"Next Generation" excluding 13" MBP


macrumors 6502a
Original poster
Jan 12, 2008
At this point, for those liking the 13" size, would there be much reason not to abandon the MBP for the Air?

Near as I can tell, about the only "improvement" Apple made to the 13" MBP—when one might have expected a whole lot more—is removal of the optical drive (or at least I see no mention of it in the specs). Other than that, what of any significance? Even their tarted up 15" MBP retina display seems to boast at best a slight evolutionary improvement over previous models.

Meanwhile, in direct comparison with all 13" models the Air comes out largely even, in some respects better. The base 13" MBP has only a marginally faster processor over the maxed out Air (although option of 2.9GHz if willing to pay more). Other than that, the displays are roughly equivalent, and by some measures the Air's better. If opting for the most possible ram in either, at 8GB, and a decent 256GB SSD in storage, the Air is even $100 less expensive than the Pro. Not to mention being substantially less heavy, and arguably far more stylish.

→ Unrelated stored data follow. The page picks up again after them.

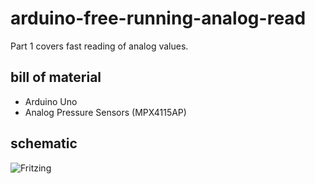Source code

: # arduino-free-running-analog-read
Part 1 covers fast reading of analog values.

## bill of material
* Arduino Uno
* Analog Pressure Sensors (MPX4115AP)

## schematic
![Fritzing](https://github.com/yz88/arduino-digital-carb-sync/blob/master/part1/arduino-carb-sync-part1-01.PNG)
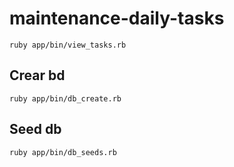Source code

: maintenance-daily-tasks
=======================

    ruby app/bin/view_tasks.rb

## Crear bd

    ruby app/bin/db_create.rb

## Seed db

    ruby app/bin/db_seeds.rb
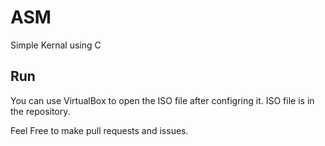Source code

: # ASM
Simple Kernal using C

## Run
You can use VirtualBox to open the ISO file after configring it.
ISO file is in the repository.

Feel Free to make pull requests and issues.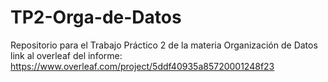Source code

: # TP2-Orga-de-Datos
Repositorio para el Trabajo Práctico 2 de la materia Organización de Datos
link al overleaf del informe: https://www.overleaf.com/project/5ddf40935a85720001248f23
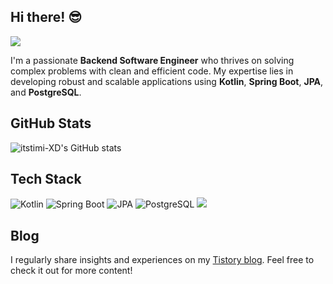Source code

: ## Hi there! 😎

<a href="https://github.com/devxb/gitanimals">
  <img src="https://render.gitanimals.org/farms/itstimi-XD"/>
</a>


I'm a passionate **Backend Software Engineer** who thrives on solving complex problems with clean and efficient code. My expertise lies in developing robust and scalable applications using **Kotlin**, **Spring Boot**, **JPA**, and **PostgreSQL**.


## GitHub Stats

![itstimi-XD's GitHub stats](https://github-readme-stats.vercel.app/api?username=itstimi-XD)

## Tech Stack

![Kotlin](https://img.shields.io/badge/Kotlin-0095D5?style=for-the-badge&logo=kotlin&logoColor=white)
![Spring Boot](https://img.shields.io/badge/Spring_Boot-6DB33F?style=for-the-badge&logo=spring-boot&logoColor=white)
![JPA](https://img.shields.io/badge/JPA-007ACC?style=for-the-badge&logo=hibernate&logoColor=white)
![PostgreSQL](https://img.shields.io/badge/PostgreSQL-4169E1?style=for-the-badge&logo=postgresql&logoColor=white)
<a href="https://hhpluscertificateofcompletion.oopy.io/">
  <img src="https://static.spartacodingclub.kr/hanghae99/plus/completion/badge_black.svg" />
</a>

## Blog

I regularly share insights and experiences on my [Tistory blog](https://itstimi.tistory.com/). Feel free to check it out for more content!
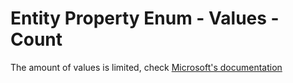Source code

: # Entity Property Enum - Values - Count

The amount of values is limited, check [Microsoft's documentation](https://learn.microsoft.com/en-us/minecraft/creator/documents/introductiontoentityproperties#enum-property-restrictions)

I have no idea what Apple is thinking, but appears in no hurry to make the 13" MBP all it might be, when it could have been incredible. For those having waited until now, perhaps one's patience best met in what the new MacBook Air now offers.


macrumors 68040
Feb 6, 2009
The 13" and 15" MBPs with the old form factor ("MBP Classic" anyone?) Are mostly for those who can't say goodbye to Ethernet, DVD drives, and large, cheap HDDs.

As far as I know the 13" MBP still has an ODD. The biggest upgrade is probably the USB 3.0.

At this point I think the Air is a much better buy at $1199 than the MBP unless you really need that extra few percentage points of processing power.

Upgrading to 8GB of RAM on the Air (important to do up front because you can't upgrade it later) only costs $100, bringing you to $1299.

You'll have a machine that's thinner and lighter than the 13" MBP, has a higher resolution screen, still has Thunderbolt and USB 3.0, and is faster in many day to day tasks because of the SSD. If you really need Ethernet on occasion you can get a gigabit adapter from Apple.

I think we'll see a 13" Retina Macbook Pro within 12 months and the retirement of the "classic" Macbook Pro models within 24 months.


macrumors member
Jul 31, 2011
The MBP being upgradable is a big reason for me. I can buy the base MBP and at any point install a SSD, or more memory. With the air you are locked in from day 1.